Every court that heard the argument, including federal appellate courts, rejected it. The U.S. Supreme Court declined to intervene. In his final plea for clemency, Underwood offered a tearful statement to the parole board, accepting his fate while describing a disconnect from his own actions.
“I recognize that although I do not want to die, I deserve to for what I did, and if my death could change what I did, I would gladly die,” he said. The board voted 3-0 to deny mercy, clearing the final obstacle to his execution.
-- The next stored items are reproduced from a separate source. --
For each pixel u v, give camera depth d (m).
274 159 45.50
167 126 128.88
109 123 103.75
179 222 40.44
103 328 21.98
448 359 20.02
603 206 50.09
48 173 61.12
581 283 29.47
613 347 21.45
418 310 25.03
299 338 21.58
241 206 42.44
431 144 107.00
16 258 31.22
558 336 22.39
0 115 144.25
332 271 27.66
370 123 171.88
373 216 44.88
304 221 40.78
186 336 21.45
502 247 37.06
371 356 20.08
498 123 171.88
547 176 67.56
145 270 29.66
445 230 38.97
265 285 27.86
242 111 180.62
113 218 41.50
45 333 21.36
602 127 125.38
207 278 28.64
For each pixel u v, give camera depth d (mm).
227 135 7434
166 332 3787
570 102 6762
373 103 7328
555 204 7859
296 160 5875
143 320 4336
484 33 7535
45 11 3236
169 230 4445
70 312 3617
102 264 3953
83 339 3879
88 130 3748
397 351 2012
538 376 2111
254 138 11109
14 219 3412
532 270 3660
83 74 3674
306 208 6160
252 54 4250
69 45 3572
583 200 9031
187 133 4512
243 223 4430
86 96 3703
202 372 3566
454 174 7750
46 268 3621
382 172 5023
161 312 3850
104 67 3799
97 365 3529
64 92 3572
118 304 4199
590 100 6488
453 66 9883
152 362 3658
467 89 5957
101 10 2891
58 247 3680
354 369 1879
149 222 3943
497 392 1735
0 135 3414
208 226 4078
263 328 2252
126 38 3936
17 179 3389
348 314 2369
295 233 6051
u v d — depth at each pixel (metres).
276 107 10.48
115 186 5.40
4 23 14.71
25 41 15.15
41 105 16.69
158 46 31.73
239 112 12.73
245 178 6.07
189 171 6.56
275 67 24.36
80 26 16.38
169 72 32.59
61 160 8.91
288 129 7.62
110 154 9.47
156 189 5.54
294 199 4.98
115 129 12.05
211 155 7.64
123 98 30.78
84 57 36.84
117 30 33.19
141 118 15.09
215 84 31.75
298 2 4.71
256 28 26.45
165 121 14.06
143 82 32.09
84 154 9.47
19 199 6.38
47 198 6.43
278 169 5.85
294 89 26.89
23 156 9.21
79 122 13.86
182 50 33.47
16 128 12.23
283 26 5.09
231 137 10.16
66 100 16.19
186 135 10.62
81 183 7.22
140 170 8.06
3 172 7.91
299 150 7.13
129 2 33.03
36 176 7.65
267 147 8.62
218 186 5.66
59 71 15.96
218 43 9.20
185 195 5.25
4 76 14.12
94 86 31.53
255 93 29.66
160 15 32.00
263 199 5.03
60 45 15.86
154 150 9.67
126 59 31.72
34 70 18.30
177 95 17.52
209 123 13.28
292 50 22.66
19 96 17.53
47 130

In his final hours, Underwood consumed a last meal of classic Oklahoma comfort food: chicken fried steak with mashed potatoes and gravy, pinto beans, hot rolls, a cheeseburger with French fries and ketchup, and a cola from the prison canteen.
The execution was witnessed by representatives of the state, the media, and Jamie Bolin’s family. For them, the proceeding ended an 18-year wait for a conclusion they saw as justice. In a statement after the execution, Jamie’s aunt, Lorie Pate, struck a note of somber resolution.
“This doesn’t bring our Jamie back, but it does allow the space in our hearts to focus on her and allow the healing process to begin,” Pate said. The family’s grief, carried for nearly two decades, was palpable in its restraint.
Jamie Rose Bolin would have turned 29 years old this past August. Described as a bright and energetic child, her life was cut short on a spring afternoon after she accepted an invitation from a familiar neighbor to see his pet rat. Her trust was met with unimaginable brutality.
The case of Kevin Ray Underwood has long confounded those seeking a simple narrative. His defense presented a portrait of a mentally ill man, a solitary figure whose internal deterioration culminated in a single, monstrous act. Prosecutors and courts saw a predator who meticulously planned a heinous crime and confessed to it with clear detail.
For the legal system, the question of culpability was settled repeatedly over 18 years. For Jamie Bolin’s family, the profound loss of a vibrant little girl remained the central, unchangeable fact. Thursday’s execution closed the final chapter on a crime that shattered a family and haunted a community, leaving behind only the enduring memory of a victim and the complex, dark legacy of her killer.